Amalfi grinned in the virtual darkness. “All right, apply your efficiency figures to a set of standard instrumental situations.”
“DONE.”
“Give me an operating level for Mr. Miramon’s line down to you, allowing for pilot lights on his board so he can see his settings.”
“MR. MAYOR, THAT IS NOT NECESSARY. WE HAVE ALREADY RESET THE MASTER CUTOUT AT THE NECESSARY BLOWPOINT LEVEL. WE CAN RE-ACTUATE ALL THE CIRCUITS AT ONCE.”
“No, don’t do that, we don’t want the spindizzies back on too—”
“THE SPINDIZZIES ARE OFF,” the City Fathers said, with austere simplicity.
“Well, Miramon? Do you trust them? Or would you rather have them tie in to you first and print their data for you, so you can turn the planet back on piecemeal?”
He heard Miramon draw in his breath slightly to answer, but he was never to know what that answer would have been; for at the same moment, Miramon’s whole board came alive at once.

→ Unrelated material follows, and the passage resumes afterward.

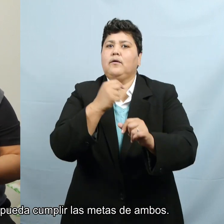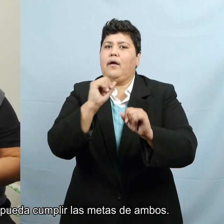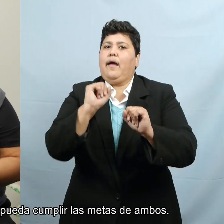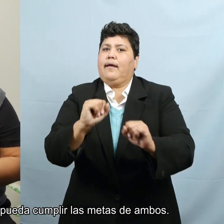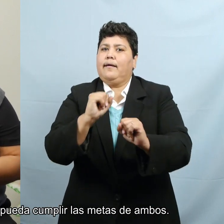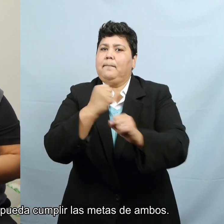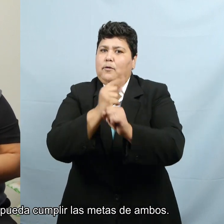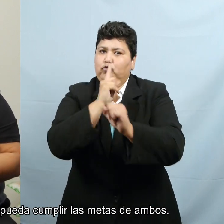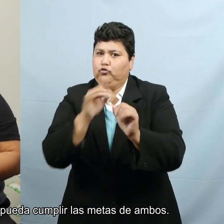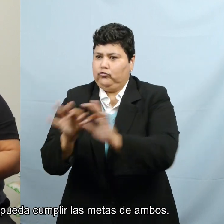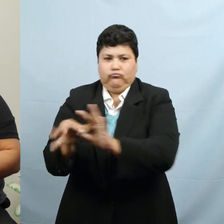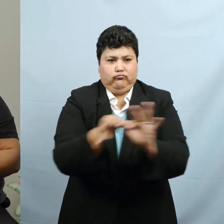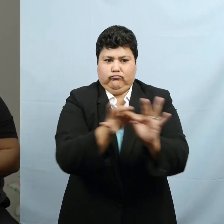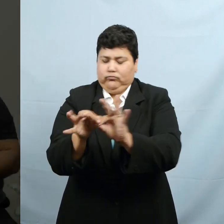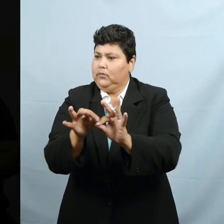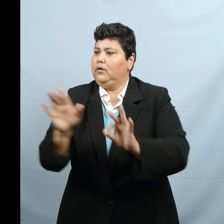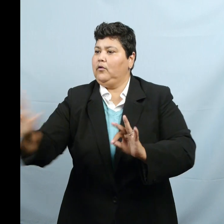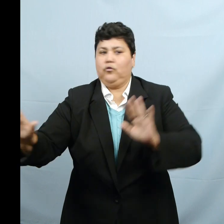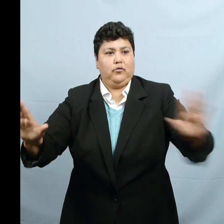uh, get their, their goals met.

“Hey!” Amalfi squalled. “Wait for orders down there, dammit!”
“STANDING ORDERS, MR. MAYOR. AFTER COUNTDOWN BEGINS WE ARE TO ACT AT THE FIRST SIGN OF OUTSIDE INTERFERENCE. COUNTDOWN BEGAN TWELVE HUNDRED SECONDS AGO, AND SEVEN SECONDS AGO OUTSIDE INTERFERENCE BECAME STATISTICALLY SIGNIFICANT.”
“What do they mean?” Miramon said, trying to read every instrument on his board at once. “I thought I understood your language, Mayor Amalfi, but—”

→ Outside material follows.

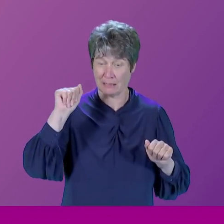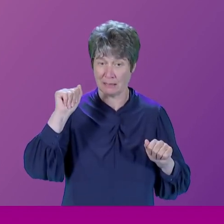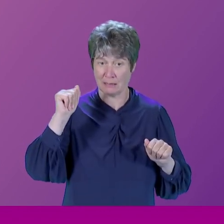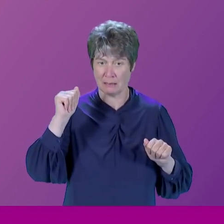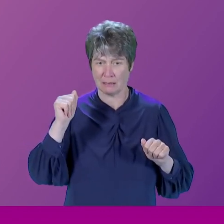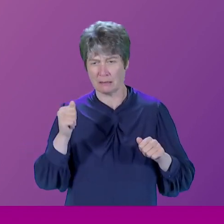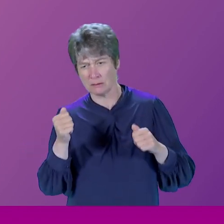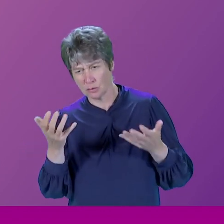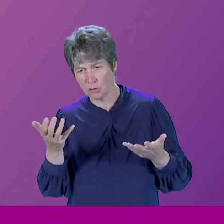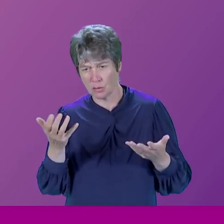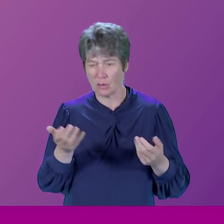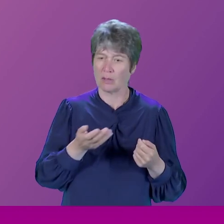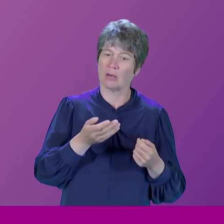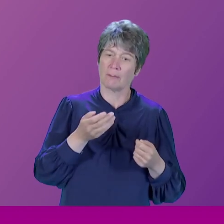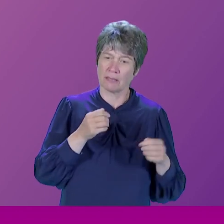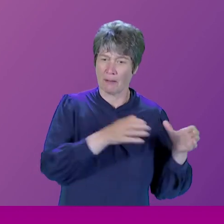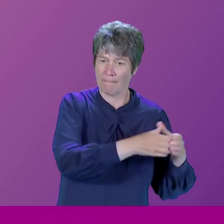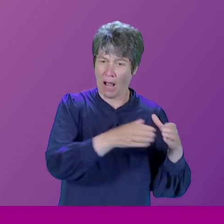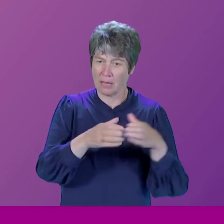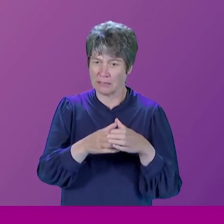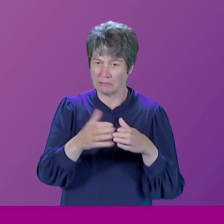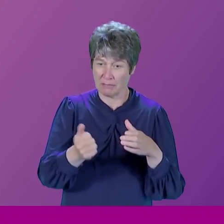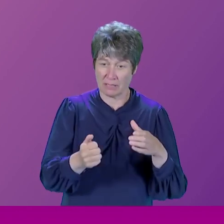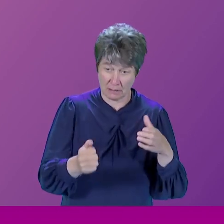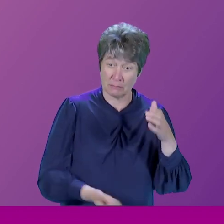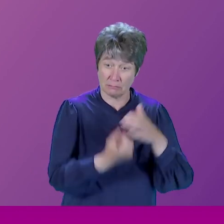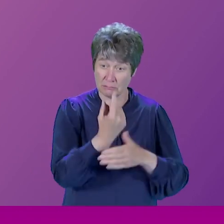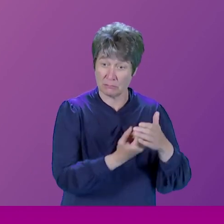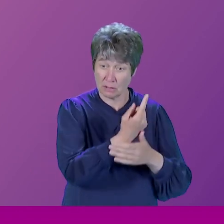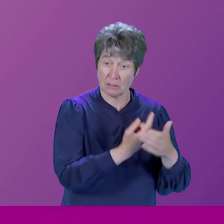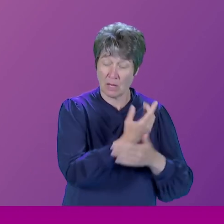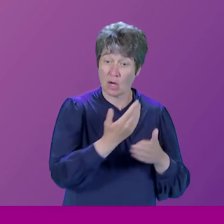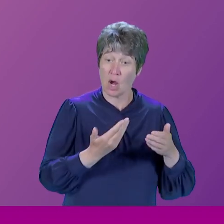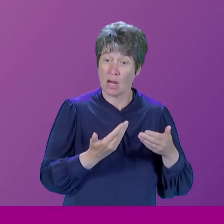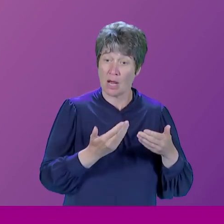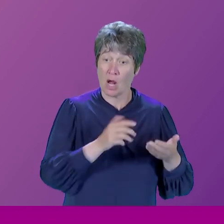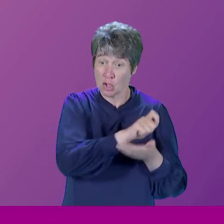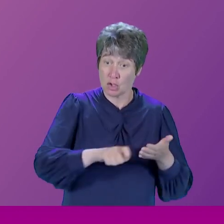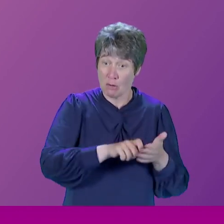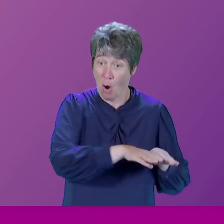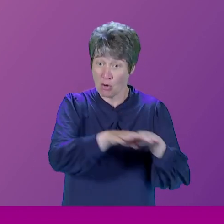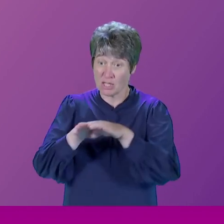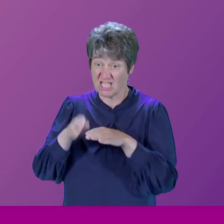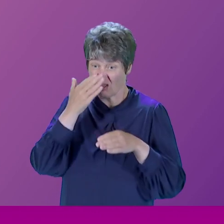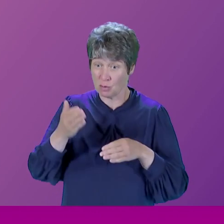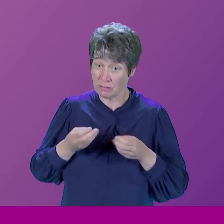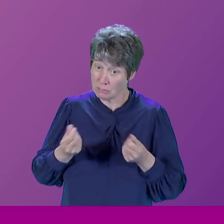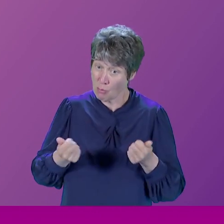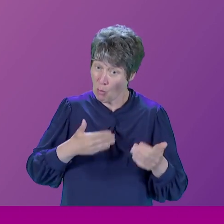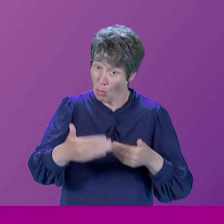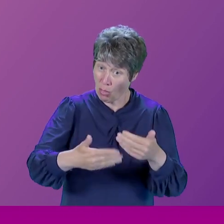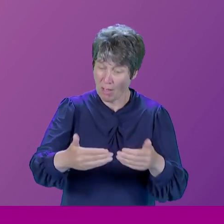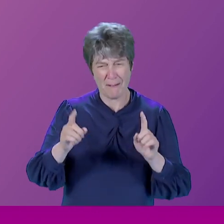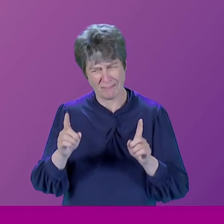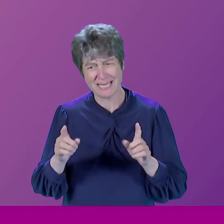parties and some of which were run by left of centre parties. So the democracy was functioning reasonably well, but there was a great deal of disorder and strikes and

“The City Fathers don’t speak Okie, they speak Machine,” Amalfi said grimly. “What they mean is that the Web of Hercules—if that’s who it is—is coming in on us. And coming in on us fast.”
With a single, circumscribed flip of his closed fingers, Miramon turned off the lights.

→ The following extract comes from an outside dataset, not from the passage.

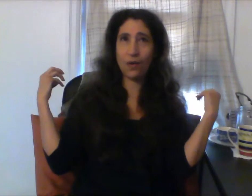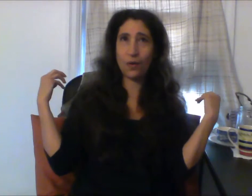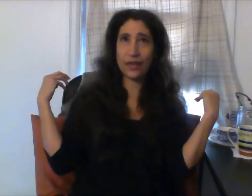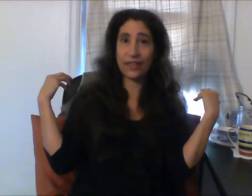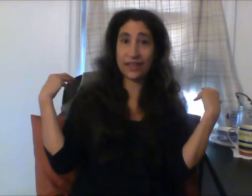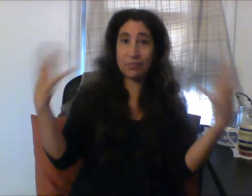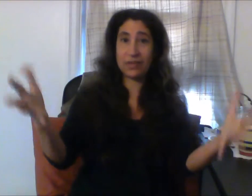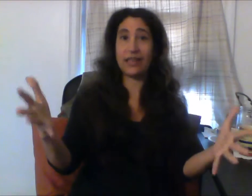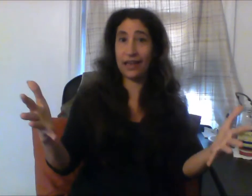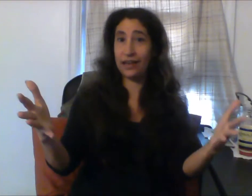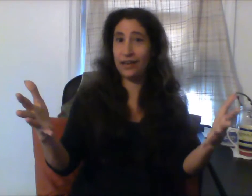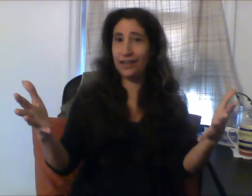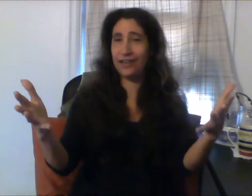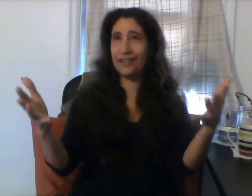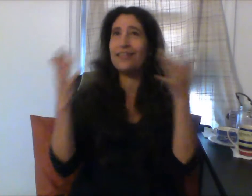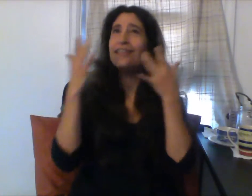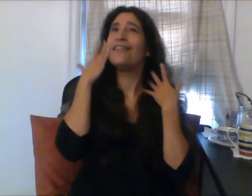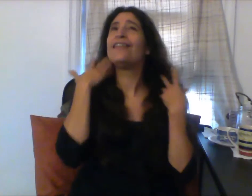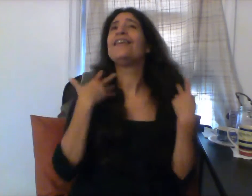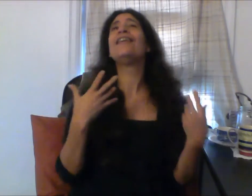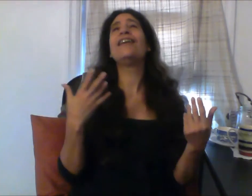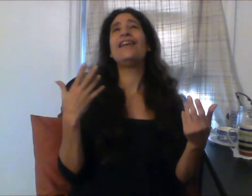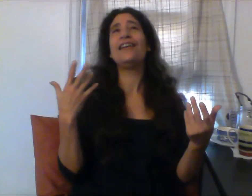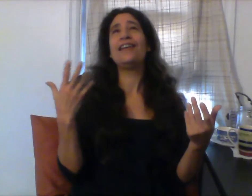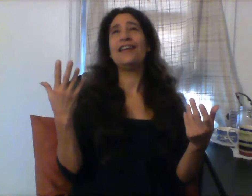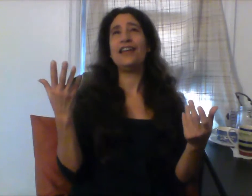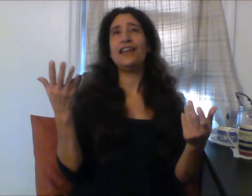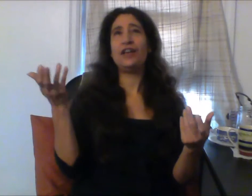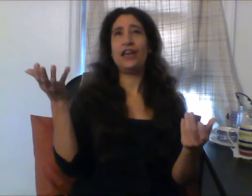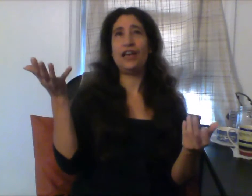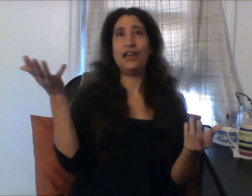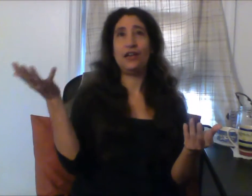things began, and, and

Blackness. Then, seeping faintly over the windows around the tower, the air-glow of the zodiacal light; then, still later, the dim pinwheels of island universes. On Miramon’s board, there was a single spearpoint of yellow- orange which was only the heater of a vacuum tube smaller than an acorn; in this central gloom at the heart and birthplace of the universe, it was almost blinding. Amalfi had to turn his back on it to maintain the profound dark- adaptation that his vision needed to operate at all in the tower on his mountain.
While he waited for his sight to come back, he wondered at the speed of Miramon’s reaction, and the motives behind it. Surely the Hevian could not believe that a set of pilot lights in a tower on top of a remote mountain could be bright enough to be seen from space; for that matter, blacking out even as large an object as a whole planet could serve no military purpose—it had been two millennia since any reasonably sophisticated enemy depended upon light alone to see by. And where in Miramon’s whole lifetime could he have acquired the blackout reflex? It made no sense; yet Miramon had restored the blackout with all the trained positiveness of a boxer riding with a punch.
When the light began to grow, he had his answer—and no time left to wonder how Miramon had anticipated it.